A search engine is a computer program that acts as a way of retrieving information from a database, based on certain criteria defined by the user. Modern ones search databases that contain huge amounts of data, collected from the World Wide Web, newsgroups, and directory projects.
Before the World Wide Web existed, but after the advent of the Internet and its ensuing popularity in the university circuit, the first search engine was created. At this point in history — in the late 1980s and early 1990s — one of the main protocols being used on the Internet was the file transfer protocol (FTP). FTP servers existed throughout the world, usually on university campuses, research facilities, or government agencies. Some students at McGill University in Montreal decided that a centralized database of files available on the various popular FTP servers would help save time and offer a great service to others. This was the origination of the Archie search engine.

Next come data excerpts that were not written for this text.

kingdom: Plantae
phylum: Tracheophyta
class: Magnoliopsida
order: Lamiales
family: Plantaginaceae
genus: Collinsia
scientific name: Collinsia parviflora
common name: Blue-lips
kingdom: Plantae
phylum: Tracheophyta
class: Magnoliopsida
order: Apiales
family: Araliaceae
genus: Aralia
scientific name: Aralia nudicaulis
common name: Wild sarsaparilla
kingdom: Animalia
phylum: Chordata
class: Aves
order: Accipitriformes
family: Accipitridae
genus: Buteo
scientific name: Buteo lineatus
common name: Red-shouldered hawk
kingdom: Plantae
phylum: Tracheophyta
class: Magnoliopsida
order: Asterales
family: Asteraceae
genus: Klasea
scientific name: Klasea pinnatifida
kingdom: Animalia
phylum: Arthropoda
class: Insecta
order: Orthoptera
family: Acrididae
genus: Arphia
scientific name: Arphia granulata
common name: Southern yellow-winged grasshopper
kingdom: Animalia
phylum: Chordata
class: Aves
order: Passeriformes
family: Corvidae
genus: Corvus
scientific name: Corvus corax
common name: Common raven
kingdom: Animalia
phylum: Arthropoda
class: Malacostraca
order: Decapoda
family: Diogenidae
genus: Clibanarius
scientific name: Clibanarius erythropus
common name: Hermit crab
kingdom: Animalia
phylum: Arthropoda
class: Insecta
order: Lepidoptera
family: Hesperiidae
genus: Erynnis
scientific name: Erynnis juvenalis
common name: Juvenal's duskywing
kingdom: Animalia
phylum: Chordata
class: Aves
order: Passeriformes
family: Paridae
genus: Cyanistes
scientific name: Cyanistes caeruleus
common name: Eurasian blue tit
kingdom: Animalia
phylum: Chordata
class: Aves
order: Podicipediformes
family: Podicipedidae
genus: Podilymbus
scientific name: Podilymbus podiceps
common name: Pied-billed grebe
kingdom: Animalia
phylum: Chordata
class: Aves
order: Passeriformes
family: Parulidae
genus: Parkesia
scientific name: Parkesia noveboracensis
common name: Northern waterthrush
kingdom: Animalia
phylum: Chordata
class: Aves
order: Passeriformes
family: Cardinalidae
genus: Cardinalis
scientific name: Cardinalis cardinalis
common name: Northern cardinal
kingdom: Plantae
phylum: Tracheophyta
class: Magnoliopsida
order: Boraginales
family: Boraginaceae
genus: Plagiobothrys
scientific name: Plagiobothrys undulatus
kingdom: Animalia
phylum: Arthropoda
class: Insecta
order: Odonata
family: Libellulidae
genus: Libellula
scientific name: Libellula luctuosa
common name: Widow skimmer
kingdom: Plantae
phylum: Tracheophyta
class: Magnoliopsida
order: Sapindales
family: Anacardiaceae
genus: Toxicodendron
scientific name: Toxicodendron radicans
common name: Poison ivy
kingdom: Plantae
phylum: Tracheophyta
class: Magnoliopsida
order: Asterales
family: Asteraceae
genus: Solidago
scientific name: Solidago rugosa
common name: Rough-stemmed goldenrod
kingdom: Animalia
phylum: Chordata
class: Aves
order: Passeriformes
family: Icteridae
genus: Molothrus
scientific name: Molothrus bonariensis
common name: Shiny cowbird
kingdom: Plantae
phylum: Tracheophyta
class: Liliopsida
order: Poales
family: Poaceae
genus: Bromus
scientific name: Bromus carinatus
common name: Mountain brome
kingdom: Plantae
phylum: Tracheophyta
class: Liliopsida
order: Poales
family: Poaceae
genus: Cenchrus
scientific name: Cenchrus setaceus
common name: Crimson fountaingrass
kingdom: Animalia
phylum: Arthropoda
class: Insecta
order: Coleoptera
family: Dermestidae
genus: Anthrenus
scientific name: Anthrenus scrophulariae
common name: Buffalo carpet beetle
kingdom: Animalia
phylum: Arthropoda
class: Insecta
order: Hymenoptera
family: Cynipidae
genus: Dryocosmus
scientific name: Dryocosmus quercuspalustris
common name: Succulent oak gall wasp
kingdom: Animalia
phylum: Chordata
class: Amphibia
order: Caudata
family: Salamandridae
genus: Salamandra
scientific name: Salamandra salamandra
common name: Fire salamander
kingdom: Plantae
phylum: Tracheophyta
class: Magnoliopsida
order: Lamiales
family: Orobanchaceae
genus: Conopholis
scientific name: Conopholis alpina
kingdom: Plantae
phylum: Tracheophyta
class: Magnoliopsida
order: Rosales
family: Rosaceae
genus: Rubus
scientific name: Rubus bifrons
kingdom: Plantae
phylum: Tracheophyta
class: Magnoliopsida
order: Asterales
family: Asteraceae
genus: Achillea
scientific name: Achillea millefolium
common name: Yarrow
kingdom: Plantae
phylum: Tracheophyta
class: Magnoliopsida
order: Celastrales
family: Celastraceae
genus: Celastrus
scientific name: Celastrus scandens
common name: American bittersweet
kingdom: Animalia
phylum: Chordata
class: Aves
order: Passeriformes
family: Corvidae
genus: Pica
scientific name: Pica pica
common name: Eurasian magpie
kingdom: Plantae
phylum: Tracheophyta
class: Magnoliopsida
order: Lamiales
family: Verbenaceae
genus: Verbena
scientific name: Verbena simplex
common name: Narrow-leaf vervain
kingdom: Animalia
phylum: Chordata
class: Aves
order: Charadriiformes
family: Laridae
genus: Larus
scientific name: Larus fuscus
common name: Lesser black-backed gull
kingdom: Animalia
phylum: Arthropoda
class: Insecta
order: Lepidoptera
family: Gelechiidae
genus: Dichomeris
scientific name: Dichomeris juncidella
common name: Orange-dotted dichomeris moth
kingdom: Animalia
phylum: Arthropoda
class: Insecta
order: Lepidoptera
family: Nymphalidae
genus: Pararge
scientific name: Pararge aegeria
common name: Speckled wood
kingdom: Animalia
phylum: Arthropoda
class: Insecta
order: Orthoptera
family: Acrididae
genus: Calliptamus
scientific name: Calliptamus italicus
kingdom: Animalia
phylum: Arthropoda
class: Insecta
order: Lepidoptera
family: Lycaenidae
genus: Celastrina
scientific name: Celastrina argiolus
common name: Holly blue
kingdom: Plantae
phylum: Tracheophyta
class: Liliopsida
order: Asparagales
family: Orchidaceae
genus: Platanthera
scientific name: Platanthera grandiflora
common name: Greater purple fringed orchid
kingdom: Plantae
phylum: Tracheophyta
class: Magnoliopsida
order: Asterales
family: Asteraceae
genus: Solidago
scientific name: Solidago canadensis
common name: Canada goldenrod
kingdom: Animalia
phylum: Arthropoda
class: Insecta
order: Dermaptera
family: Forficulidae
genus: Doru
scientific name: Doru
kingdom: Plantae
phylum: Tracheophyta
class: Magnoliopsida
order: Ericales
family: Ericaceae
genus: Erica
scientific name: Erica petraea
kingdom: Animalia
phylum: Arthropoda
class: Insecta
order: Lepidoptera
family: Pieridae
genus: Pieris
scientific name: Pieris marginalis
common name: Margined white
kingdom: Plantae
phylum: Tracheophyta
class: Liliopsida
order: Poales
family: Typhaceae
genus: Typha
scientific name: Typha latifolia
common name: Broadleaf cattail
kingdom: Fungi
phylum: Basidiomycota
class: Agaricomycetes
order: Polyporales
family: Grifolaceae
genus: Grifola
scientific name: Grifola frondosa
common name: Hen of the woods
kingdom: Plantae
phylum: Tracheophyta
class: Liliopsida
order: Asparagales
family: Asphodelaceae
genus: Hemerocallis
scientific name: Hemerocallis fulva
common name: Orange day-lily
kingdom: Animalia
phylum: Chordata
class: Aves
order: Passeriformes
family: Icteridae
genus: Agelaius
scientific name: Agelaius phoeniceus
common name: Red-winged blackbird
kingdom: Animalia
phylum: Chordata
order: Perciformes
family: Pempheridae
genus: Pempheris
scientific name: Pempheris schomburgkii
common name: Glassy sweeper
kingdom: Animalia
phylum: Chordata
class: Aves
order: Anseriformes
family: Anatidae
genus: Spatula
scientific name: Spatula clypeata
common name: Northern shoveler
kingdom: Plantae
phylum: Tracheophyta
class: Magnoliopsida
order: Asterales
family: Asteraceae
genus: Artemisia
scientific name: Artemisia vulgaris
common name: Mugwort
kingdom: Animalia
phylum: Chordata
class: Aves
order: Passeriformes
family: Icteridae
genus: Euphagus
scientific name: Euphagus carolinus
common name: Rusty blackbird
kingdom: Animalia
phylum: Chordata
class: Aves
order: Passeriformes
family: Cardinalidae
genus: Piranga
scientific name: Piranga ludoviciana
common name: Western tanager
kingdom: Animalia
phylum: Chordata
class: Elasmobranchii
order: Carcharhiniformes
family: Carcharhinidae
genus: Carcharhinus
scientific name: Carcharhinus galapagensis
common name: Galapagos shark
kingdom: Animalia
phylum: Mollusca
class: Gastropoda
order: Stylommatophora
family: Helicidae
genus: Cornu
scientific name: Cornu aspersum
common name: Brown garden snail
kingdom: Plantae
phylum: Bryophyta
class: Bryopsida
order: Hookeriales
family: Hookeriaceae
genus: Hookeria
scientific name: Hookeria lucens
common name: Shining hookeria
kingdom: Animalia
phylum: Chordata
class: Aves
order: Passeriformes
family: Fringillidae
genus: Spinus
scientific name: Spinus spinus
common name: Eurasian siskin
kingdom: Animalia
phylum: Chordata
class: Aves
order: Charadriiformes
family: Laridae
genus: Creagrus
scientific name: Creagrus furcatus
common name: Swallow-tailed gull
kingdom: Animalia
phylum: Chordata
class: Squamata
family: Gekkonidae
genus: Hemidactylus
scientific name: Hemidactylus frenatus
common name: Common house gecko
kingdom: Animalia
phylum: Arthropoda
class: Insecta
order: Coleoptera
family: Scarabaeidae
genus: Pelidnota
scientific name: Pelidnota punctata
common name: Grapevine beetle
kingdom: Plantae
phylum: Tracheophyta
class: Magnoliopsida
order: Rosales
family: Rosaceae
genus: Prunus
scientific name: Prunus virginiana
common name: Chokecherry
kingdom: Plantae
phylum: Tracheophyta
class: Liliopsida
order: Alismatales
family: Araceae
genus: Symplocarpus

Archie, which was short for archive, was a program that regularly logged in to FTP servers in its list, and made an index of what files were on the server. Because processor time and bandwidth was still a fairly valuable commodity, Archie only checked for updates every month or so. At first the index that Archie built was meant to be checked using the Unix command grep, but a better user-interface was soon developed to allow for easy searching of the index. Following Archie, a handful of search engines sprang up to search the similar Gopher protocol — two of the most famous being the Jughead and Veronica. Archie became relatively obsolete with the advent of the World Wide Web and subsequent search engines, but Archie servers do still exist.
In 1993, not long after the creation of the World Wide Web, Matthew Grey developed the World Wide Web Wanderer, which was the first web robot. The World Wide Web Wanderer indexed all of the websites that existed in the internet by capturing their URLs, but didn’t track any of the actual content of the websites. The index associated with the Wanderer, which was an early sort of search engine, was called Wandex.
A few other small projects grew up after the Wanderer, which began to approach the modern search engine. These included the World Wide Web Worm, the Repository-Based Software Engineering (RBSE) spider, and JumpStation. All of these three used data collected by web robots to return that information to users. Still, information was just returned unfiltered for the most part, although RBSE did attempt to rank the value of pages.
In 1993 a company founded by some Stanford students, named Excite, released what is arguably the first search engine to actually incorporate analysis of the page content. This initial offering was meant for searching within a site, however, not searching the web as a whole.
In 1994, though, the world of the search engine had a major breakthrough. A company called WebCrawler went live with a search engine that not only captured the title and header of pages on the Internet, but grabbed all of the content as well. WebCrawler was enormously successful — so successful that a great deal of the time it couldn’t even be utilized because its system resources were all being used.
A bit later that year Lycos was released, including many of the same features as WebCrawler, and building on them. Lycos ranked its results based on relevancy, and allowed the user to tweak a number of settings to get results that fit better. Lycos was also huge — within it year it had well over one million websites archived, and within two years it had reached 60 million.